On August 19, 2024, the Houston Texans signed Ward to a one–year, $10.50 million contract extension that includes $8.75 million guaranteed upon signing and an initial signing bonus of $5.25 million. He started 10 games for Houston in 2024, totaling 2 interceptions, 1 touchdown, 4 pass deflections, and 48 combined tackles. On December 23, it was announced that Ward would miss the remainder of the season due to a foot injury.

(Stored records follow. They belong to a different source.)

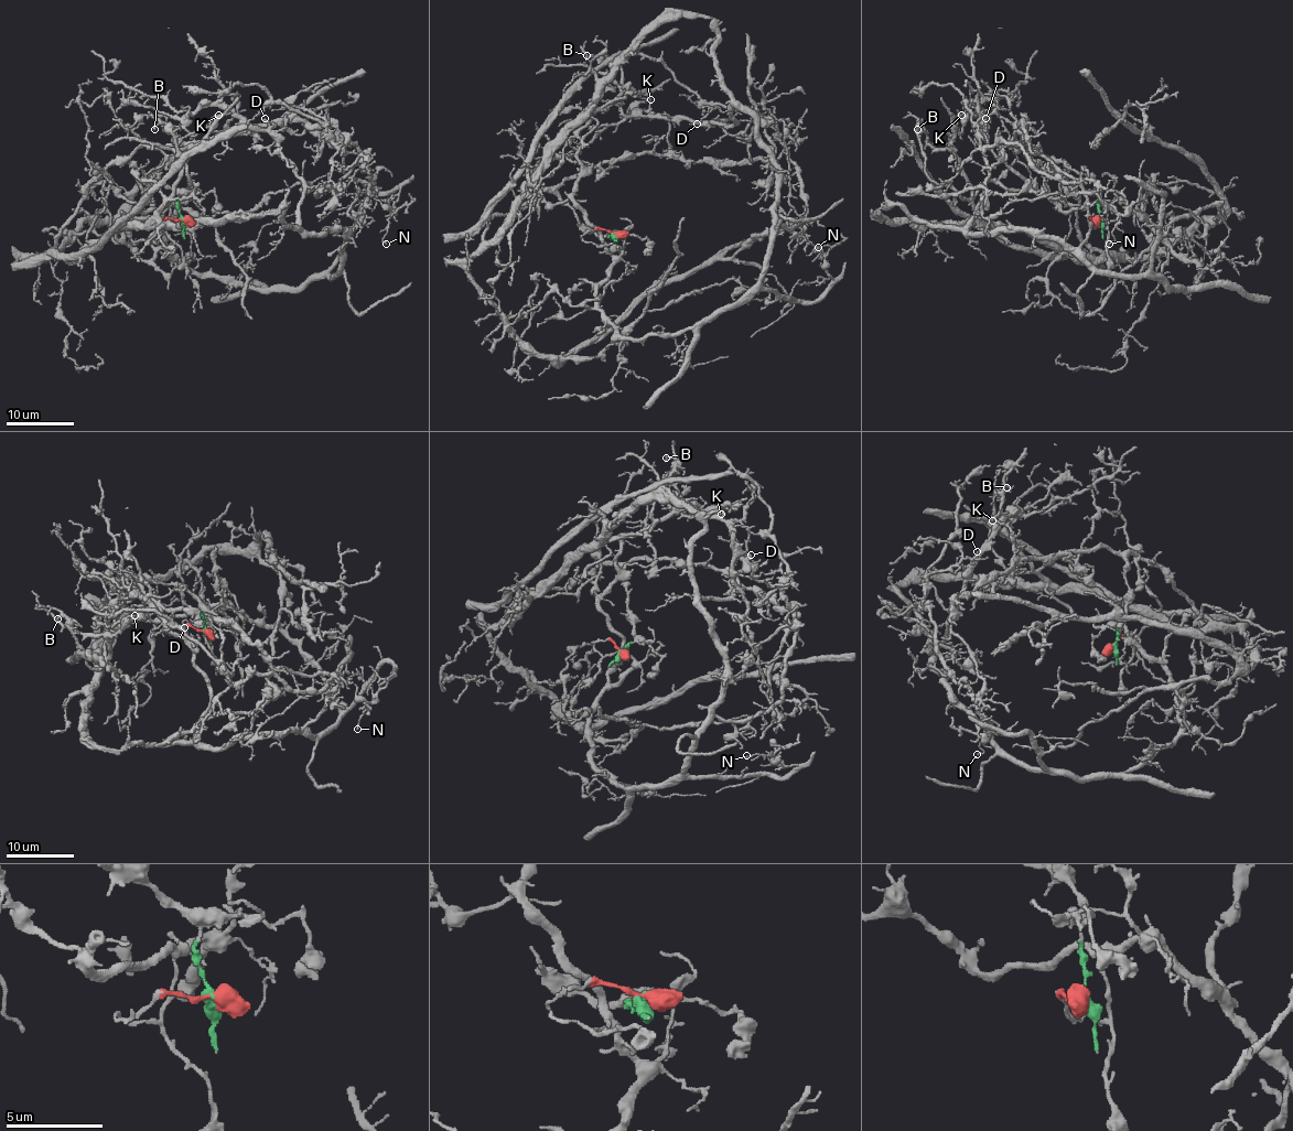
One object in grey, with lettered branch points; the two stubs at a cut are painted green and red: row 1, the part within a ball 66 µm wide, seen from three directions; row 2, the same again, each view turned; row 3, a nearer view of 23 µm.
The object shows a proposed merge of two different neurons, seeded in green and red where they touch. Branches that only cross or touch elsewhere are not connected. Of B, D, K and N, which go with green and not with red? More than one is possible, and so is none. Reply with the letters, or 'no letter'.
no letter

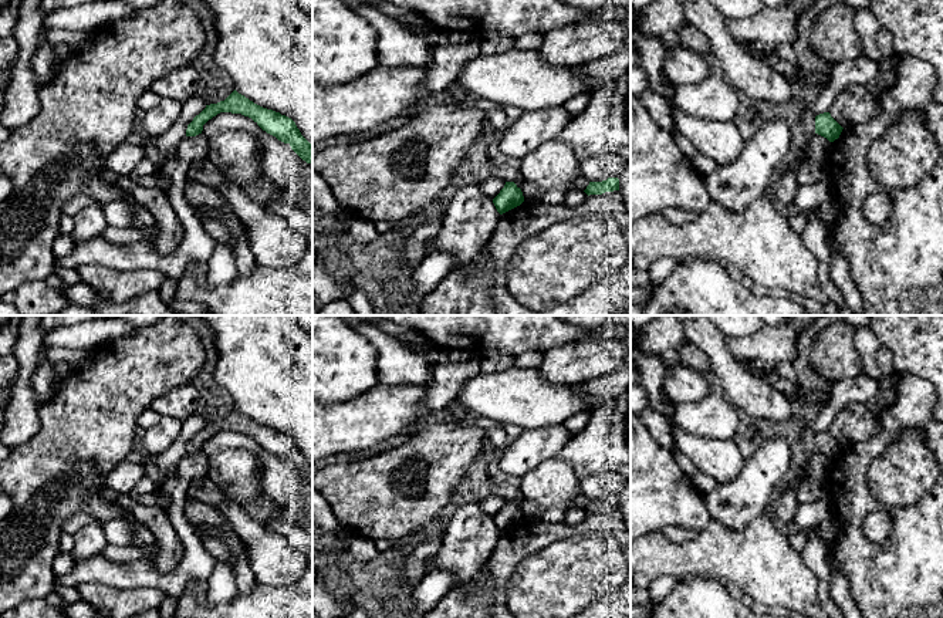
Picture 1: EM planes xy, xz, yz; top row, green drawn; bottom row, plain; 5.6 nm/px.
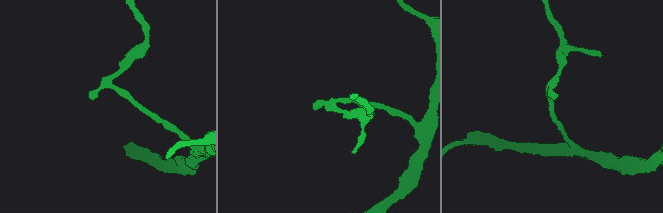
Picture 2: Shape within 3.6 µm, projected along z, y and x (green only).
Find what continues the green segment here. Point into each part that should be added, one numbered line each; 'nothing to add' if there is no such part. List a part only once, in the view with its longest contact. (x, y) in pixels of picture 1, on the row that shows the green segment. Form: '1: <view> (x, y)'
nothing to add

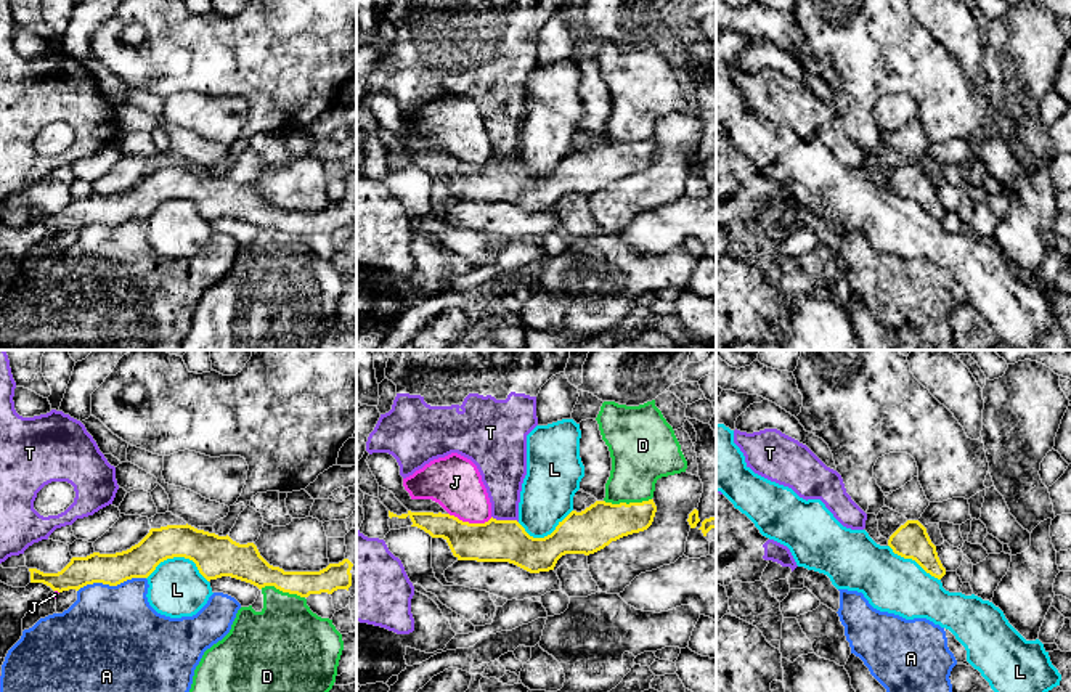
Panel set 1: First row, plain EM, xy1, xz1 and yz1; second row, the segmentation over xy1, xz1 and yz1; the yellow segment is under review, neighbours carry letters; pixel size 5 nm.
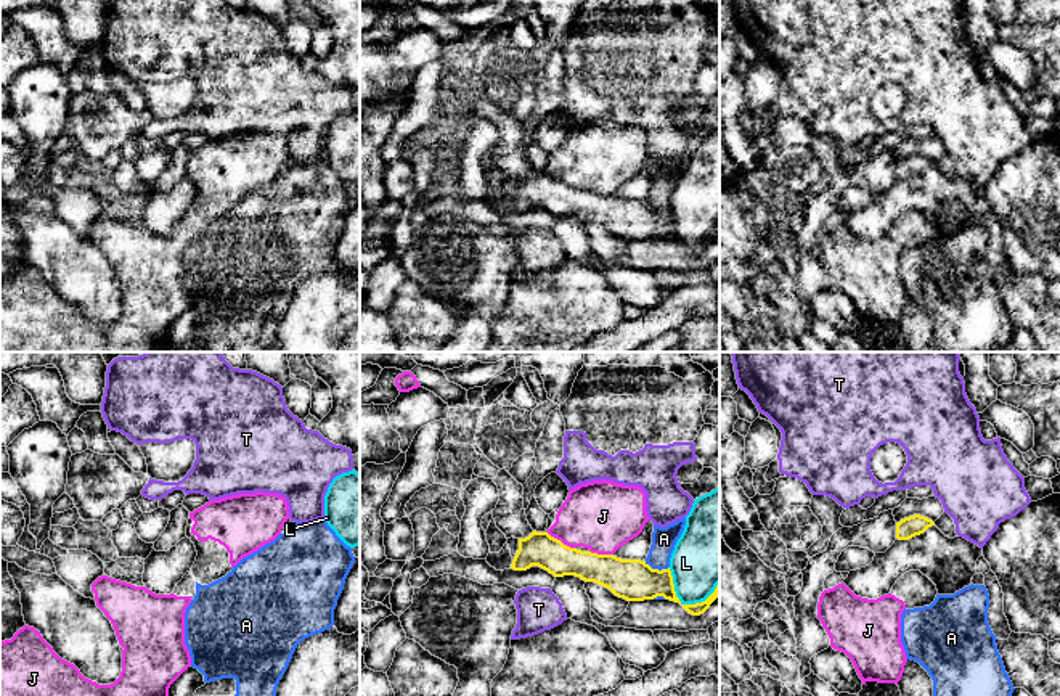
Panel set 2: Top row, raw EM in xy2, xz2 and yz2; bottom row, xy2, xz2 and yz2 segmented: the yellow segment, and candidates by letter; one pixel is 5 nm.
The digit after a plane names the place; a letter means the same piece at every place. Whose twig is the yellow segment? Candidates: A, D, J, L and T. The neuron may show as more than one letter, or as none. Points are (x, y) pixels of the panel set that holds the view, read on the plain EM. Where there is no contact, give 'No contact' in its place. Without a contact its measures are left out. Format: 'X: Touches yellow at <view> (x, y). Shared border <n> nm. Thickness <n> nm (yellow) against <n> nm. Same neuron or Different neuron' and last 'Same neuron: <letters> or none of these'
A: Touches yellow at xy1 (111, 225). Shared border 360 nm. Thickness 170 nm (yellow) against 480 nm. Different neuron
D: Touches yellow at xz1 (625, 143). Shared border 240 nm. Thickness 220 nm (yellow) against 280 nm. Different neuron
J: Touches yellow at xz1 (471, 164). Shared border 220 nm. Thickness 200 nm (yellow) against 260 nm. Different neuron
L: Touches yellow at xz2 (684, 245). Shared border 260 nm. Thickness 180 nm (yellow) against 300 nm. Different neuron
T: Touches yellow at xz1 (504, 161). Shared border 140 nm. Thickness 200 nm (yellow) against 220 nm. Different neuron
Same neuron: none of these

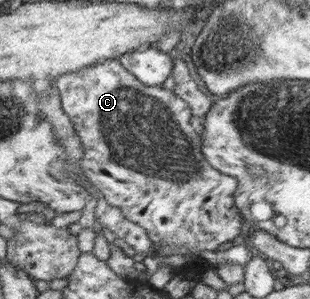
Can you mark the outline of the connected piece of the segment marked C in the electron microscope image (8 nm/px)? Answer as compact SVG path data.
M106 60L81 69L76 73L67 73L61 75L55 82L59 88L61 99L63 101L64 111L70 116L76 131L79 133L83 146L86 148L86 155L80 163L85 177L96 187L104 192L104 197L110 205L118 207L124 216L130 222L136 223L148 231L148 236L153 244L166 244L166 252L175 250L176 254L181 254L189 259L200 258L202 251L217 251L220 245L232 242L236 244L245 235L245 222L242 221L243 214L235 201L235 193L239 189L239 181L233 176L222 173L213 166L207 157L203 154L203 137L196 133L196 129L190 123L190 117L193 115L191 105L184 101L174 91L169 91L162 86L149 86L139 80L134 73L127 71L118 60Z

On March 3, 2026, Ward was released by the Texans.

==NFL career statistics==

Legend
| Bold | Career high |

===Regular season===

| Year | Team | Games |  | Tackles |  |  |  | Interceptions |  |  |  | Fumbles |  |  |  |
| GP | GS | Cmb | Solo | Ast | Sck | PD | Int | Yds | TD | FF | FR | Yds | TD |
| 2014 | SF | 8 | 0 | 20 | 19 | 1 | — | 2 | — | — | — | — | — | — | — |
| 2015 | SF | 16 | 8 | 57 | 48 | 9 | 1.0 | 6 | 1 | 29 | 1 | — | — | — | — |
| 2016 | SF | 11 | 10 | 53 | 43 | 10 | 1.0 | 12 | 1 | 8 | — | 1 | 1 | — | — |
| 2017 | SF | 7 | 6 | 32 | 27 | 5 | — | 1 | — | — | — | — | 1 | 43 | — |
| 2018 | SF | 9 | 7 | 24 | 19 | 5 | — | — | — | — | — | 1 | — | — | — |
| 2019 | SF | 13 | 13 | 64 | 51 | 14 | 1.0 | 8 | — | — | — | — | — | — | — |
| 2020 | SF | 14 | 14 | 73 | 45 | 28 | — | 4 | — | — | — | 2 | — | — | — |
| 2021 | SF | 16 | 16 | 77 | 51 | 26 | — | 6 | 2 | 27 | 1 | — | — | — | — |
| 2022 | SF | 12 | 5 | 50 | 38 | 12 | — | 5 | 3 | — | — | 1 | — | — | — |
| 2023 | HOU | 10 | 10 | 50 | 33 | 17 | — | 3 | 1 | — | — | 1 | — | — | — |
| 2024 | HOU | 10 | 10 | 48 | 32 | 16 | — | 4 | 2 | 67 | 1 | − | — | — | — |
| Career |  | 126 | 99 | 549 | 406 | 143 | 3.0 | 47 | 10 | 64 | 2 | 6 | 2 | 43 | — |

=== Postseason ===

| Year | Team | Games |  | Tackles |  |  |  | Interceptions |  |  |  | Fumbles |  |  |  |
| GP | GS | Cmb | Solo | Ast | Sck | PD | Int | Yds | Avg | FF | FR | Yds | TD |
| 2019 | SF | 3 | 3 | 19 | 14 | 5 | — | — | — | — | — | 1 | — | — | — |
| 2021 | SF | 3 | 3 | 15 | 10 | 5 | — | 1 | 1 | 23 | — | — | — | — | — |
| 2022 | SF | 3 | 0 | 13 | 12 | 1 | — | 3 | — | — | — | — | — | — | — |
| Career |  | 9 | 6 | 47 | 36 | 11 | — | 4 | 1 | 23 | — | 1 | — | — | — |

==Legal issues==
On June 12, 2025, Ward was arrested in Magnolia, Texas on a third degree felony assault charge which was described as "family related." He was then booked into Montgomery County Jail, where he was being held without bond. He would be eventually released on a $30,000 bail. On August 7, 2025, Ward was arrested for drunk driving, which also resulted in him violating one of the conditions for his bail on his June 2025 assault charge. However, it was agreed that Ward would be released the next day after only serving an overnight prison stay.

In September 2025, a Montgomery county court in Texas didn't find probable cause Ward had committed the alleged domestic violence crimes he was accused of and decided not to indict him.